In contrast to the judiciary's vigilant regulation and
supervision of attorneys, the judiciary does not routinely select
counsel for non-indigent individuals appearing before it. Most
litigants, whether involved in civil or criminal matters, retain
and arrange to compensate their own attorneys privately. A
significant number of litigants appear pro se to represent
themselves. Under the previous system, the judiciary only stepped
into the selection process when there was a complete absence of
counsel in a criminal matter involving an indigent defendant. This
judicial intervention was necessitated by its supervision power
because the complete absence of counsel is the ultimate form of
attorney inadequacy. See United States v. Cronic, 466 U.S. 648,
658-59, 80 L. Ed. 2d 657, 667-68 (1984) (There are, however,
circumstances that are so likely to prejudice the accused that the
cost of litigating their effect in a particular case is
unjustified. Most obvious, of course, is the complete denial of
counsel.). In such situations, the power to appoint a defense
attorney fell to the trial judiciary by default as part of itspower to ensure a fair trial to criminal defendants, rather than as
a power inherent to that branch of government. See Gideon v.
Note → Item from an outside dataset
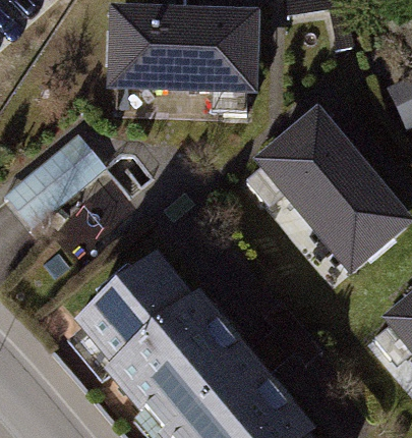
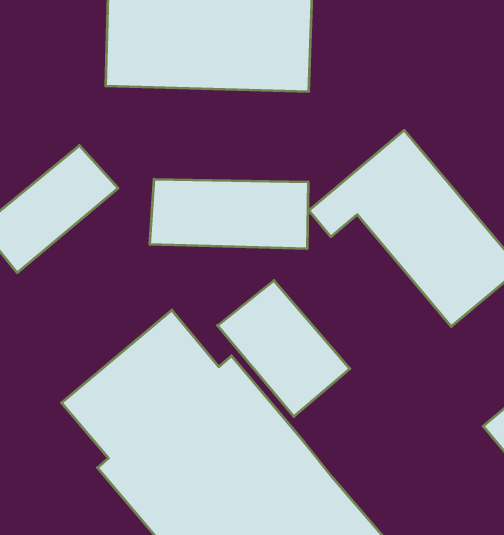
building: none -> [150,179,308,249]
building: none -> [217,280,350,417]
Wainwright, 372 U.S. 335, 344, 9 L. Ed. 2d 799, 805 (1963)(Not
only [precedent] but also reason and reflection require us to
recognize that in our adversary system of criminal justice, any
person haled into court, who is too poor to hire a lawyer, cannot
be assured a fair trial unless counsel is provided for him.). The
responsibility of fulfilling the constitutional requirement that an
attorney should be provided for indigent criminal defendants is not
relegated to the judiciary by any federal or North Carolina case.
If another part of state government undertakes the responsibility
of appointing and compensating counsel, the judicial branch will
continue to function as it currently does, with the primary
emphasis on interpretation of the law and supervision of the
performance of all counsel to assure the adequate representation of
criminal defendants.
Under the proposed system, the judiciary's ability to
supervise the attorneys before it will remain. If an attorney
appointed by IDS provides inadequate or ineffective counsel or
violates court rules, the trial court retains the power to punish,
remove or replace him. Because the judiciary retains the inherent
power to supervise and discipline the attorneys before it, the
legislation at issue here is not inconsistent with the separation
of powers doctrine mandated by the North Carolina Constitution.
Accordingly, we hold that there is no genuine issue of materialfact and that defendants are entitled to judgment as a matter of
law. For the reasons stated above, we affirm.
Affirmed.
Judges McCULLOUGH and ELMORE concur.